## Stated task
Would you reproduce every one of the records below, character for character and in the order they appear?

## Provided material
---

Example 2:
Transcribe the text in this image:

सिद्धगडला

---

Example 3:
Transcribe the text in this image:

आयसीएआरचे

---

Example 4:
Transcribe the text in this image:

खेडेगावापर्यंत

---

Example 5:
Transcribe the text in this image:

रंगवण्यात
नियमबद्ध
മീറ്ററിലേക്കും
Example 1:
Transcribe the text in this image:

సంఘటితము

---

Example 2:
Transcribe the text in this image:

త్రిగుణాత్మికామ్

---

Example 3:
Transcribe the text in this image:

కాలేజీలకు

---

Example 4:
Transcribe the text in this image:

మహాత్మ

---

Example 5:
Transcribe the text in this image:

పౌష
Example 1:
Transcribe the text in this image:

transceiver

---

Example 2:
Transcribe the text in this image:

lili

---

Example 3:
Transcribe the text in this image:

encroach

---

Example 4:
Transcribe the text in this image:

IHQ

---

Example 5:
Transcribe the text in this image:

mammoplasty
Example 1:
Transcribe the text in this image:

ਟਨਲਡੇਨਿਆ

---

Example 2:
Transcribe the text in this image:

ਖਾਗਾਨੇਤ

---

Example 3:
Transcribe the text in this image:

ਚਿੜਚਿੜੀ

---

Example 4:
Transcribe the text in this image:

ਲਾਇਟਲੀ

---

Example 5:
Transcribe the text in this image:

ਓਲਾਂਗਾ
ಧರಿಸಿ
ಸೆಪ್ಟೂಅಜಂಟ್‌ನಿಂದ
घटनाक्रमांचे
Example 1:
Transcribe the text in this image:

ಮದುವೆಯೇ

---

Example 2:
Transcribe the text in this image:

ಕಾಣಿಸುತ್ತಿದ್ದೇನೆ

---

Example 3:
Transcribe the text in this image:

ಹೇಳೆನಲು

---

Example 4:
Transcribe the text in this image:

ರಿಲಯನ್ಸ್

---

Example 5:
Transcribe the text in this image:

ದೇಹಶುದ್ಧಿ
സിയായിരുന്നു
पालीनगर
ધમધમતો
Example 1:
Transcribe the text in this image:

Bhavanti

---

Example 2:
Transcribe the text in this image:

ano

## Output for this exercise
---

Example 2:
Transcribe the text in this image:

सिद्धगडला

---

Example 3:
Transcribe the text in this image:

आयसीएआरचे

---

Example 4:
Transcribe the text in this image:

खेडेगावापर्यंत

---

Example 5:
Transcribe the text in this image:

रंगवण्यात
नियमबद्ध
മീറ്ററിലേക്കും
Example 1:
Transcribe the text in this image:

సంఘటితము

---

Example 2:
Transcribe the text in this image:

త్రిగుణాత్మికామ్

---

Example 3:
Transcribe the text in this image:

కాలేజీలకు

---

Example 4:
Transcribe the text in this image:

మహాత్మ

---

Example 5:
Transcribe the text in this image:

పౌష
Example 1:
Transcribe the text in this image:

transceiver

---

Example 2:
Transcribe the text in this image:

lili

---

Example 3:
Transcribe the text in this image:

encroach

---

Example 4:
Transcribe the text in this image:

IHQ

---

Example 5:
Transcribe the text in this image:

mammoplasty
Example 1:
Transcribe the text in this image:

ਟਨਲਡੇਨਿਆ

---

Example 2:
Transcribe the text in this image:

ਖਾਗਾਨੇਤ

---

Example 3:
Transcribe the text in this image:

ਚਿੜਚਿੜੀ

---

Example 4:
Transcribe the text in this image:

ਲਾਇਟਲੀ

---

Example 5:
Transcribe the text in this image:

ਓਲਾਂਗਾ
ಧರಿಸಿ
ಸೆಪ್ಟೂಅಜಂಟ್‌ನಿಂದ
घटनाक्रमांचे
Example 1:
Transcribe the text in this image:

ಮದುವೆಯೇ

---

Example 2:
Transcribe the text in this image:

ಕಾಣಿಸುತ್ತಿದ್ದೇನೆ

---

Example 3:
Transcribe the text in this image:

ಹೇಳೆನಲು

---

Example 4:
Transcribe the text in this image:

ರಿಲಯನ್ಸ್

---

Example 5:
Transcribe the text in this image:

ದೇಹಶುದ್ಧಿ
സിയായിരുന്നു
पालीनगर
ધમધમતો
Example 1:
Transcribe the text in this image:

Bhavanti

---

Example 2:
Transcribe the text in this image:

ano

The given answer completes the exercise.